"Some 1,500 migrants arrived to live in the UK every day in 2005, according to official estimates.
Government figures suggest 185,000 more people came to live in the UK than emigrated in 2005 - making the population grow by 500 a day.
According to the figures released by the Office for National Statistics, the largest single group of immigrants were 121,000 arrivals from "new commonwealth" nations - principally, Pakistan, Bangladesh, India and Sri Lanka."
The Health Protection Agency (HPA) said there were 8,113 tuberculosis cases in 2005 - up 10.8% on the 7,321 cases in 2004.
Levels of TB have been increasing year on year in the UK since the late 1980s, but this is the largest increase in any one year since 1999.

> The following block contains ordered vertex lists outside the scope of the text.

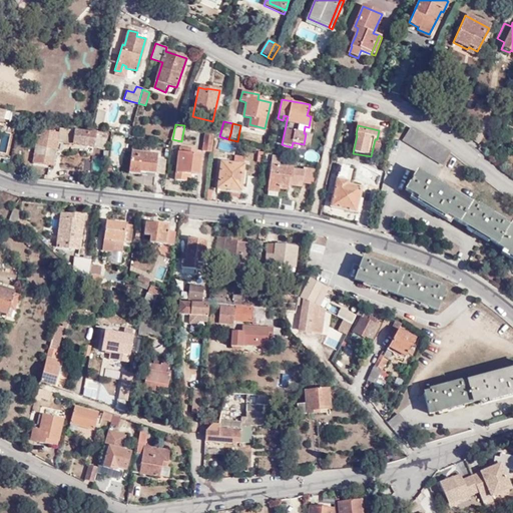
[(451,153),(410,128),(403,140),(444,165),(451,153)]
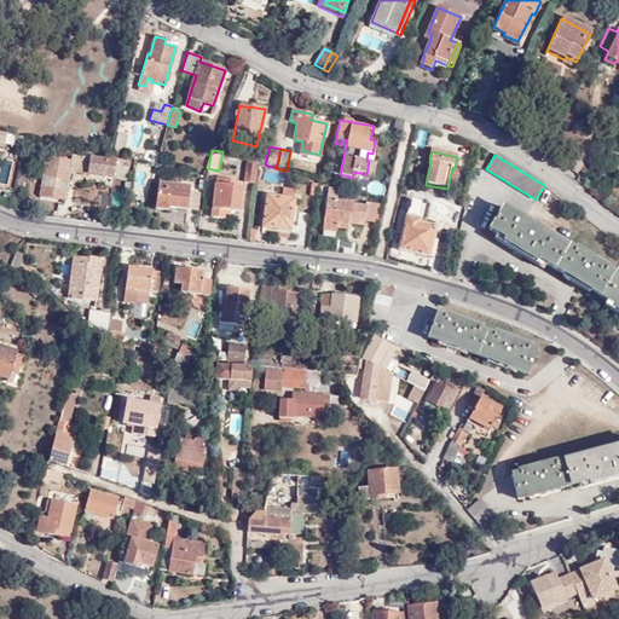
[(69,172),(127,179),(131,167),(116,165),(116,161),(108,160),(108,161),(71,156),(70,162),(58,160),(58,171),(57,184),(68,185),(69,172)]
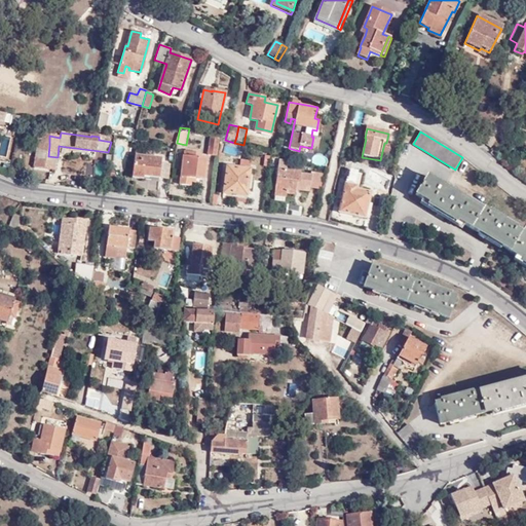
[(218,140),(210,140),(208,155),(216,156),(218,140)]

The highest proportion of cases were in people from an Indian, Pakistani and Bangladeshi ethnic background - up from 2,574 cases in 2004 to 3,075 cases in 2005.
Dr John Watson, head of the HPA's Respiratory Diseases Department, said the largest increase was seen among people not born in the UK, who accounted for 5,310 cases.
Levels of TB in the UK-born population remained stable, he said.
Only 22% of the non-UK born sufferers in 2005 arrived in the UK during the past two years, he said.
"This suggests that the increase is not a result of a large number of individuals arriving recently with TB but rather a combination of TB disease developing in individuals who may have been infected for some time and new infections acquired in the UK, or as a result of travel to other countries where TB is common," he said.
It's late in the evening, so the brain may not be functioning correctly - so talk me through this again.
TB cases up by 800.
5,300 cases out of 8,300 in non-UK born people.
"Only" 22% of those 5,300 cases - approx 1,060 cases - are people who arrived in the last two years.
So the figures are up by 800. 1,060 cases are people who arrived in the last 2 years. And Dr Watson considers those figures suggest "the increase is not a result of a large number of individuals arriving recently with TB".